=== Begin Enclosure ===

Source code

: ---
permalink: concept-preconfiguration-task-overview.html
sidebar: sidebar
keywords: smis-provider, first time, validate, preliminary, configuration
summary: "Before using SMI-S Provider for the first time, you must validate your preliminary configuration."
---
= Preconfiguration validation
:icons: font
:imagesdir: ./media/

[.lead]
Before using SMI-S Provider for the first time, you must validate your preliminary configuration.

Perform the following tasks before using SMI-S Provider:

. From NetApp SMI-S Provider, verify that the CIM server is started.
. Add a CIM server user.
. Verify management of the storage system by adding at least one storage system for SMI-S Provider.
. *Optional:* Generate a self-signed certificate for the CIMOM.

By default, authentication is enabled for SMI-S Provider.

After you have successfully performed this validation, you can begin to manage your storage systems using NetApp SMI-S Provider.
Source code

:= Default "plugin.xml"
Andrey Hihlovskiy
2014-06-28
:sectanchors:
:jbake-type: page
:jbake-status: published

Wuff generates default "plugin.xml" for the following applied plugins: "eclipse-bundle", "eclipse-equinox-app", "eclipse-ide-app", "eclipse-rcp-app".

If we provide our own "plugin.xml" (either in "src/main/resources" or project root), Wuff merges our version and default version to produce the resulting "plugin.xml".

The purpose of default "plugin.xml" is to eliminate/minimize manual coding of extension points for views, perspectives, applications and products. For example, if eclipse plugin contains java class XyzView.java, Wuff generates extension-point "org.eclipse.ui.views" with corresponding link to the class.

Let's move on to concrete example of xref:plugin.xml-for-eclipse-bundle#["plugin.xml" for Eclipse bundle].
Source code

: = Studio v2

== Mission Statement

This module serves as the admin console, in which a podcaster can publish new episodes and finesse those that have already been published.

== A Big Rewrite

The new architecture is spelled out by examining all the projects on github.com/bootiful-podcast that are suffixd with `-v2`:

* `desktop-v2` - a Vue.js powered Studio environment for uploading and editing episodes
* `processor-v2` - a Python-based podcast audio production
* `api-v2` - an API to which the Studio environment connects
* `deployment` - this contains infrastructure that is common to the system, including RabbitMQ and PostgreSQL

=== End Enclosure ===

= What this task involves =
A bare number is the expected answer: the tally of lines in the records above holding "storage".

= Task solution =
2